* [What you have to do]
Write out the text of each row below line for line, unchanged, and omit the pictures.

::::::

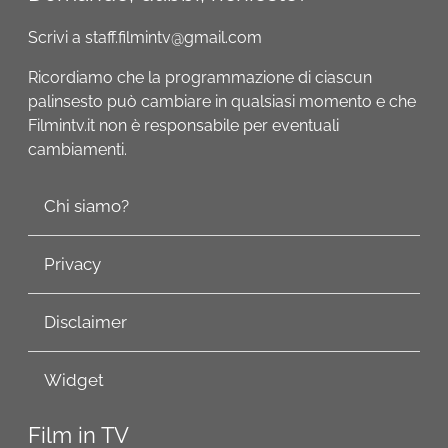
Scrivi a staff.filmintv@gmail.com
Ricordiamo che la programmazione di ciascun
palinsesto può cambiare in qualsiasi momento e che
Filmintv.it non è responsabile per eventuali
cambiamenti.
Chi siamo?
Privacy
Disclaimer
Widget
Film in TV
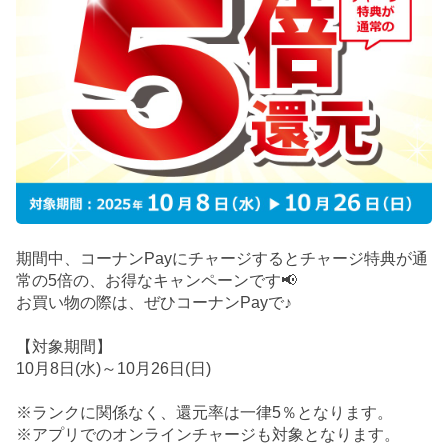
期間中、コーナンPayにチャージするとチャージ特典が通
常の5倍の、お得なキャンペーンです📢
お買い物の際は、ぜひコーナンPayで♪
【対象期間】
10月8日(水)～10月26日(日)
※ランクに関係なく、還元率は一律5％となります。
※アプリでのオンラインチャージも対象となります。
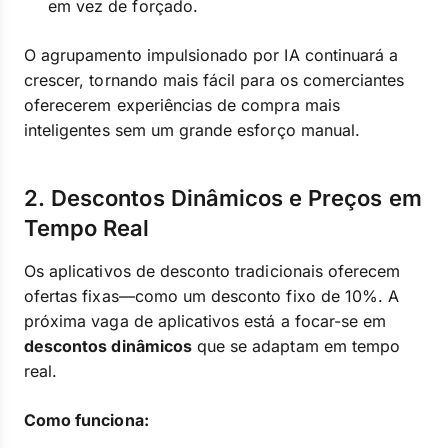
em vez de forçado.
O agrupamento impulsionado por IA continuará a
crescer, tornando mais fácil para os comerciantes
oferecerem experiências de compra mais
inteligentes sem um grande esforço manual.
2. Descontos Dinâmicos e Preços em
Tempo Real
Os aplicativos de desconto tradicionais oferecem
ofertas fixas—como um desconto fixo de 10%. A
próxima vaga de aplicativos está a focar-se em
descontos dinâmicos
que se adaptam em tempo
real.
Como funciona:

::::::

* [Problem solution]
Scrivi a staff.filmintv@gmail.com
Ricordiamo che la programmazione di ciascun
palinsesto può cambiare in qualsiasi momento e che
Filmintv.it non è responsabile per eventuali
cambiamenti.
Chi siamo?
Privacy
Disclaimer
Widget
Film in TV
期間中、コーナンPayにチャージするとチャージ特典が通
常の5倍の、お得なキャンペーンです📢
お買い物の際は、ぜひコーナンPayで♪
【対象期間】
10月8日(水)～10月26日(日)
※ランクに関係なく、還元率は一律5％となります。
※アプリでのオンラインチャージも対象となります。
em vez de forçado.
O agrupamento impulsionado por IA continuará a
crescer, tornando mais fácil para os comerciantes
oferecerem experiências de compra mais
inteligentes sem um grande esforço manual.
2. Descontos Dinâmicos e Preços em
Tempo Real
Os aplicativos de desconto tradicionais oferecem
ofertas fixas—como um desconto fixo de 10%. A
próxima vaga de aplicativos está a focar-se em
descontos dinâmicos
que se adaptam em tempo
real.
Como funciona:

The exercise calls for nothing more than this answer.